What was a dream of mine since childhood was to drive from the top of the West Coast all the way up to Alaska, a dream I had since the very first time I heard of the ALCAN, the road that stretches up from Washington State, through Canada, and into Alaska. My friend’s dad drove it back in the day and it struck me as the consummate adventure. I held tight to the idea that I could get into a car in my hometown of Davis, California, point north and just keep going until I reached Other America.
That drive I did. A couple years back, my buddy who grew up around the corner from my block in Davis needed to drive to his work as a tour guide to one of the glaciers in southeast Alaska, and he needed someone to drive with him. I jumped at the opportunity, flew across the country to meet him in Seattle and up we went, taking the Cassiar not the Alaska Highway in his old Volvo 240 station wagon.
How that went is a story for another time, or really a collection of stories that are probably too boring to hear in the abstract. Nobody wants to hear about the fox you met on the banks of the Stikine River, or the hatchet you foolishly slept with in the middle of bear country, or any of the soul-stirring views you took in that, you know I’m really getting off track with this tangent.
Back to the Arctic Ocean drive.
So my buddy, with whom I did the drive up the Cassiar to Alaska, is doing a rafting trip that ends in Inuvik. His rafting group needs a car waiting for them when they get there. For a car to be in Inuvik, somebody has to drive a car to Inuvik, somebody who is not a part of the rafting trip itself. My buddy called me up out of the blue and now that person is me.
The plans is that he and I will meet in Alaska, I will get into a rented car, rented not from a rental company but from a local woman in Alaska. (It’s a small town, up there. Small enough, apparently, that people will rent out their cars for several weeks for another townsperson’s friend to drive a thousand miles north to another even more remote small town. I pointed out to my buddy that this woman must be very trusting; I could theoretically just steal the car. Right at that moment I realized that, no, I’m driving to the end of the road. There is nowhere else to go but back to where I came from. I’d effectively be returning her car one way or another.)
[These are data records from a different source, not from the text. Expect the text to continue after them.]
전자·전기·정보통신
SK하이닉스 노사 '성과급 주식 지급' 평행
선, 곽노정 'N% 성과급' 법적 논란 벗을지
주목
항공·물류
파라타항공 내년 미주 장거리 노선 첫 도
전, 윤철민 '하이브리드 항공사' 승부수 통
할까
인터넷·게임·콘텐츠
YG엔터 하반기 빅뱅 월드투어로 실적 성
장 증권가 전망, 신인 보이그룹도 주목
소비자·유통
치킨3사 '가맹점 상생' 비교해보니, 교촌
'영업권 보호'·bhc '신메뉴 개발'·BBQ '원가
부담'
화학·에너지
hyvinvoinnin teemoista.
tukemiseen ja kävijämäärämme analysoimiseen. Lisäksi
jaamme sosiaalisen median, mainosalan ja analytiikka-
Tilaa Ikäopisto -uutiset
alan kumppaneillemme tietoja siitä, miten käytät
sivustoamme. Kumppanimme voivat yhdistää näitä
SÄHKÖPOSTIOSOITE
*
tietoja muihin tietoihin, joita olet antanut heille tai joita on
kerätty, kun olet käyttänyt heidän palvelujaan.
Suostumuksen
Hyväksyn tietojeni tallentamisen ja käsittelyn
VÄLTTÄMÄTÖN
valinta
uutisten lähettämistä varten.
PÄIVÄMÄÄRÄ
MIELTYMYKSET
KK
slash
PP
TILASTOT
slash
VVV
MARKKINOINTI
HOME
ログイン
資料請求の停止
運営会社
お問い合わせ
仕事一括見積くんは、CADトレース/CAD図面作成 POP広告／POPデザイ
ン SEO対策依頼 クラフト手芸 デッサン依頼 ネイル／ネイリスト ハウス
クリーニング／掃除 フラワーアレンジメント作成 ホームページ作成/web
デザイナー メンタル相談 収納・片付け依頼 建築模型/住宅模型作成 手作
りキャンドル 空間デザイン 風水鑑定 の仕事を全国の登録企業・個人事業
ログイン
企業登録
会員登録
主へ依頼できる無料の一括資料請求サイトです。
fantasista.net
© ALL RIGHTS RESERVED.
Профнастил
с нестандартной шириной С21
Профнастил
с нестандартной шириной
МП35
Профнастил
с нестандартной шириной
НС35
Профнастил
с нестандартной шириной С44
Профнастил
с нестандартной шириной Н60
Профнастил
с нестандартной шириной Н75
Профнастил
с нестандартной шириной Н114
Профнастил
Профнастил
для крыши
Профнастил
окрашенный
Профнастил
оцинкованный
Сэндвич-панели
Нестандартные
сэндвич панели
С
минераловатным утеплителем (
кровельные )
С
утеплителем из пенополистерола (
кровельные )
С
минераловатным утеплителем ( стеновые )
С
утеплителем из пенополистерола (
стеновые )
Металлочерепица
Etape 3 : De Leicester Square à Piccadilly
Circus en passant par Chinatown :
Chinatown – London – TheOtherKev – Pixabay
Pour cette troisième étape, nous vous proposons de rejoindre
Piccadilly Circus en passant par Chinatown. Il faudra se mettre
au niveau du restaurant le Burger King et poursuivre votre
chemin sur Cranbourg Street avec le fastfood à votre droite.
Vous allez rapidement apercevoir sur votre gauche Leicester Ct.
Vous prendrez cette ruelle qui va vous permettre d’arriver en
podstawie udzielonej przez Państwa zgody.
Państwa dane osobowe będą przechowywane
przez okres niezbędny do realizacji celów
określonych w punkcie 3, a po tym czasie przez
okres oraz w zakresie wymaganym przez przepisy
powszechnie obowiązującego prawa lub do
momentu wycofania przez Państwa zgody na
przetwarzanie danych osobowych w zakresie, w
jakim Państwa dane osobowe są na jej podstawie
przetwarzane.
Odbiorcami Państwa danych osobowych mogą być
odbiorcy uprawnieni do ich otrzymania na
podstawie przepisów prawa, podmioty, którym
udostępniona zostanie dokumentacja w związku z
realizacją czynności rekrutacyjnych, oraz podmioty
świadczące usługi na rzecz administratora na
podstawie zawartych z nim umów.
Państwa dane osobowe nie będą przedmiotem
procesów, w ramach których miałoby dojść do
In driving to Alaska the first time, I got used to a few things about driving up north. Don’t drive at dusk or at night, because that’s when large animals are out and that’s when you hit them. (Someone we knew totaled their car hitting a moose while making the same trip up the Alcan the same time as we were driving the Cassiar.) Be aware of bears. (Someone was also killed by a bear in British Columbia while we were driving through, as well.) Always stop for gas if gas is available no matter how full your tank is already.
But I wasn’t exactly sure how the Klondike Highway is, or what it’s like going all the way up to the ocean. I googled around and found that, oh, there are polar bear sighting tours up in Inuvik. Polar bears kill people.
“Yeah,” my buddy told me over the phone when I brought this up. “There’s a non-zero chance of polar bears.
“You’re in the area where brown bears and polar bears mix,” he continued, “and produce viable offspring.”
Ah yes. “Viable offspring.” Always good to hear.
“They probably won’t bother you, just the smellies,” he encouraged me, referring to any food or food-like material I might have. I remember being warned about toothpaste on my old hiking trips into the Sierras.
“I would sleep in the car would be my thought,” he explained. “No smellies in the car. Probably the beef jerky should stay in the bear canister.” How far away should the bear canister be? “100-200 yards.” Cool.
He later assured me that the bears “wouldn’t be too bad,” as his personal whitewater rafting Yoda told him. I told him I wasn’t too worried either. I’m practically an expert, I assured him. I knew not to drive at night. “Oh don’t worry about that,” he laughed. “When you’re driving, there won’t be much of it anyway.”